EXCERPT
'''
The answers given by Hume to the logical and psychological problems of induction lead immediately to an irrationalist conclusion. According to Hume, all our knowledge, especially all our scientific knowledge, is just irrational habit or custom, and it is rationally totally indefensible.

Hume himself thought of this as a form of scepticism; but it was rather, as Bertrand Russell pointed out, an unintended surrender to irrationalism. It is an amazing fact that a peerless critical genius, one of the most rational minds of all ages, not only came to disbelieve in reason, but became a champion of unreason, of irrationalism.

Nobody has felt this paradox more strongly than Bertrand Russell, an admirer and, in many respects, even a late disciple of Hume. Thus in the Hume chapter in A History of Western Philosophy, published in 1946, Russell says about Hume's treatment of induction: 'Hume's philosophy ... represents the bankruptcy of eighteenth-century reasonableness' and, 'It is therefore important to discover whether there is any answer to Hume within a philosophy that is wholly or mainly empirical. If not, there is no intellectual difference begins sanity and insanity. The lunatic who believes that he is a poached egg is to be condemned solely on the ground that he is in a minority....'

Russell goes on to assert that if induction (or the principle of induction) is rejected, 'every attempt to arrive at general scientific laws from particular observations is fallacious, and Hume's scepticism is inescapable for an empiricist.'

And Russell sums up his view of the situation created by the clash between Hume's two answers, by the following dramatic remark:

'The growth of unreason throughout the nineteenth century and what has passed of the twentieth is a natural sequel to Hume's destruction of empiricism.'

This last quotation of Russell's goes perhaps too far. I do not wish to overdramatize the situation; and although I sometimes feel that Russell is right in his emphasis, at other moments I doubt it.

Yet the following quotation from Professor Strawson seems to me to support Russell's grave opinion: '[If] ... there is a problem of induction, and ... Hume posed it, it must be added that he solved it... [;] our acceptance of the "basic canons" [of induction] ... is forced upon us by Nature.... Reason is, and ought to be the slave of the passions.'

However this may be, I assert that I have an answer to Hume's psychological problem which completely removes the clash between the logic and the psychology of knowledge; and with it, it removes all of Hume's and Strawson's reasoning against reason.
'''
ITEMS
'''
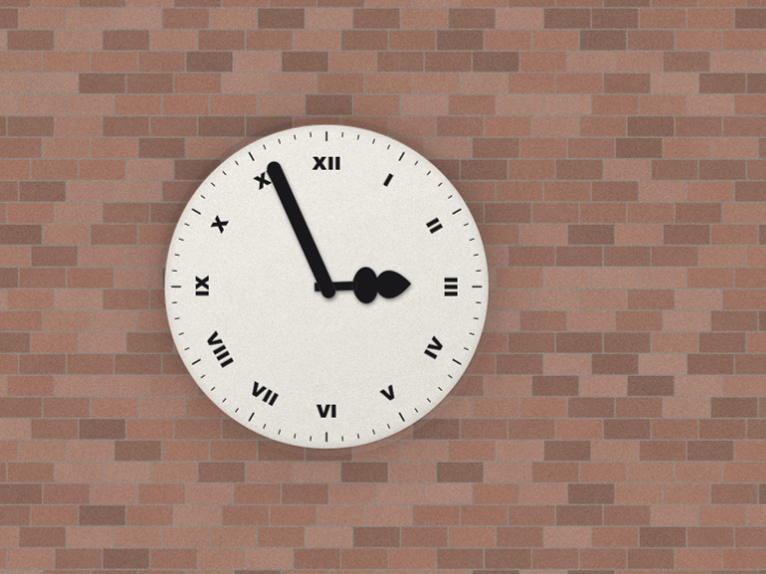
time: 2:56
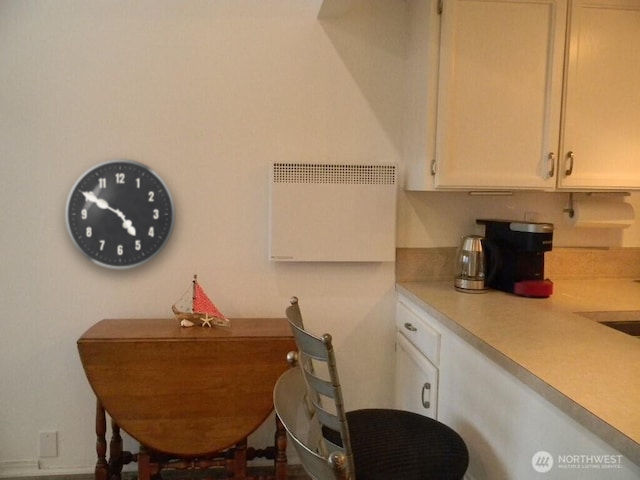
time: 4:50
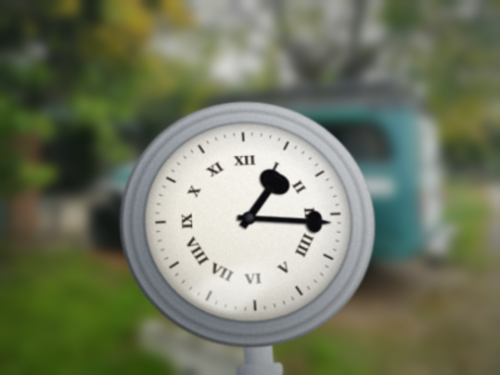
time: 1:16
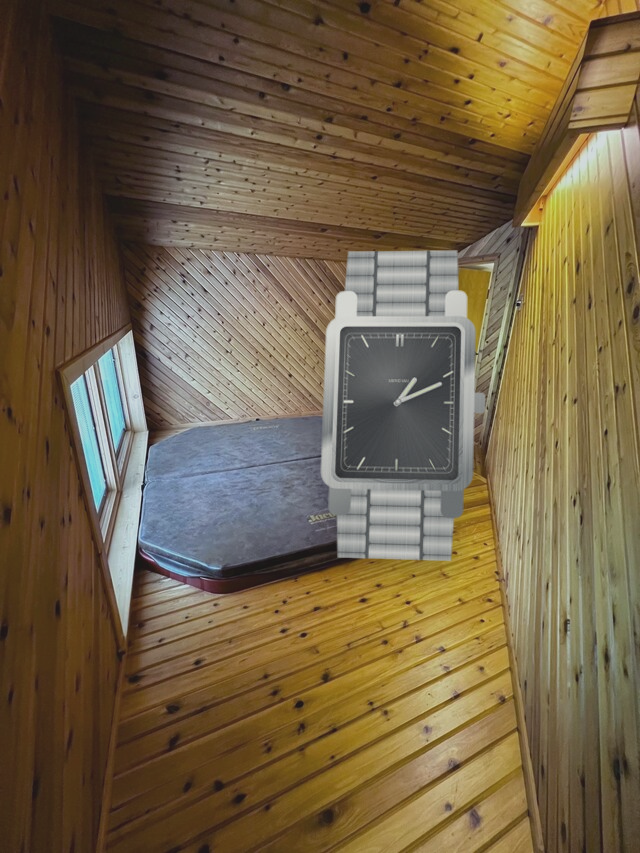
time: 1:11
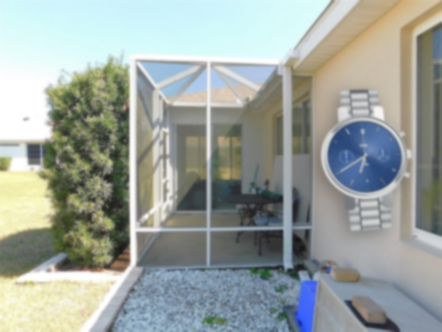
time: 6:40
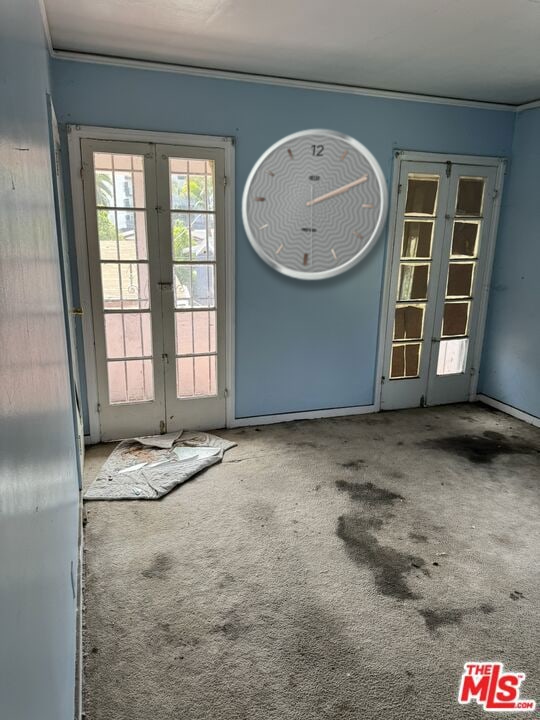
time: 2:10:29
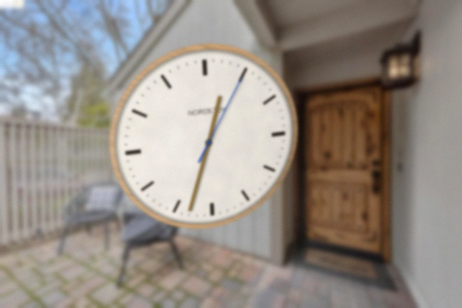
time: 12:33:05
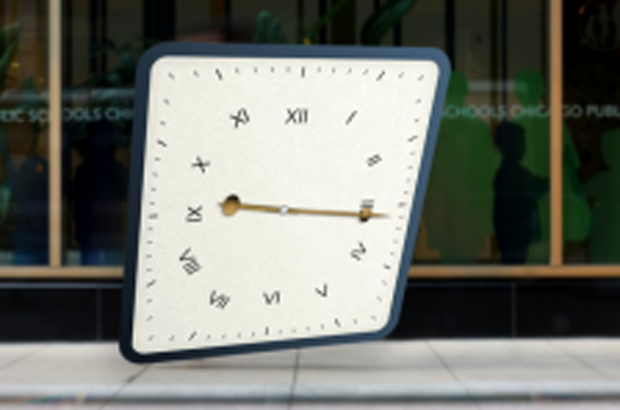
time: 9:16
'''
'''
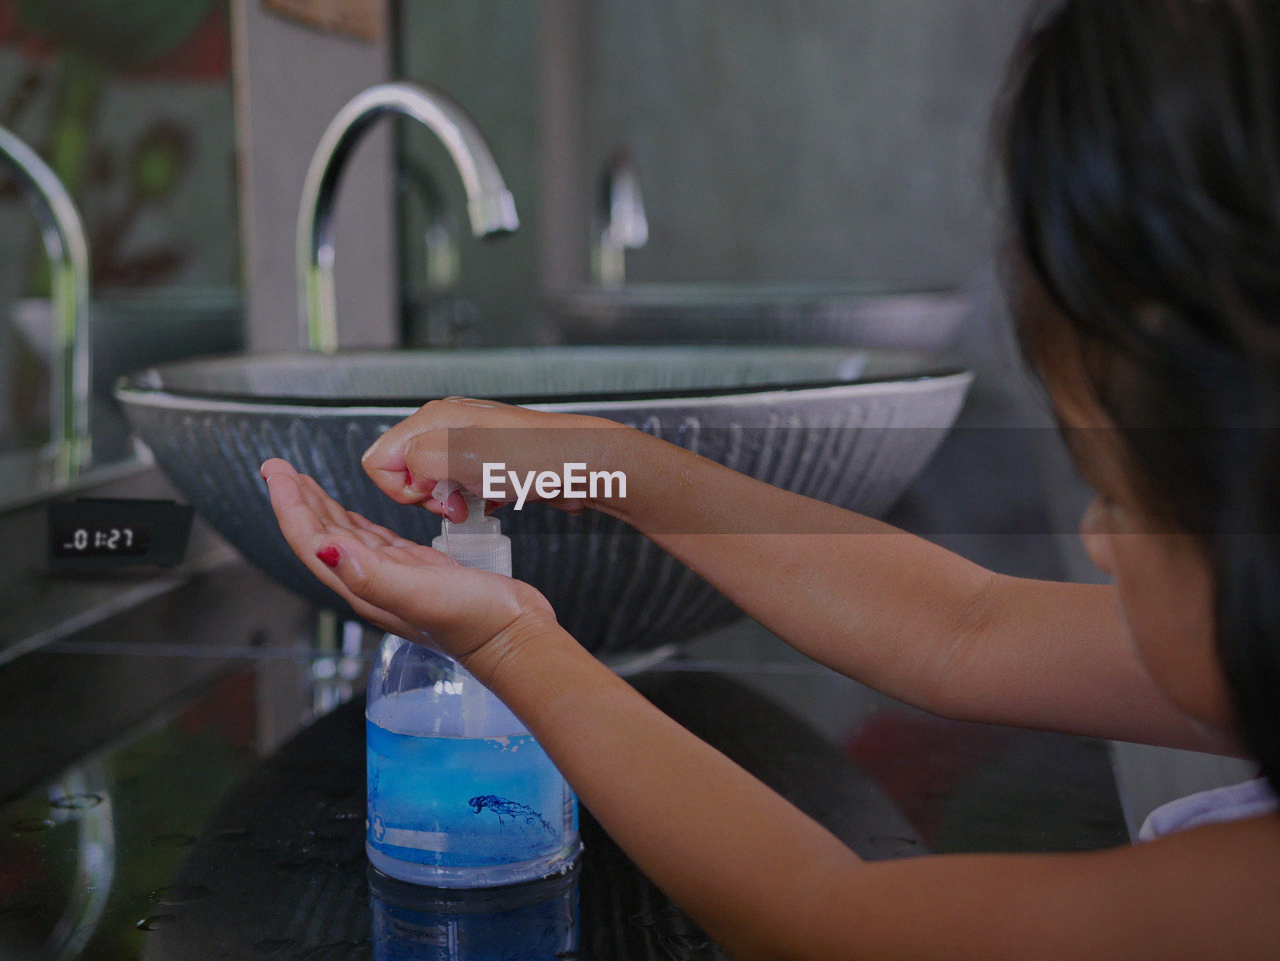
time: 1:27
'''
STATED TASK
According to the excerpt on Hume and induction, in what year was A History of Western Philosophy published? The lines come from a different source than the excerpt on Hume and induction.

SOLUTION FOR THIS EXERCISE
1946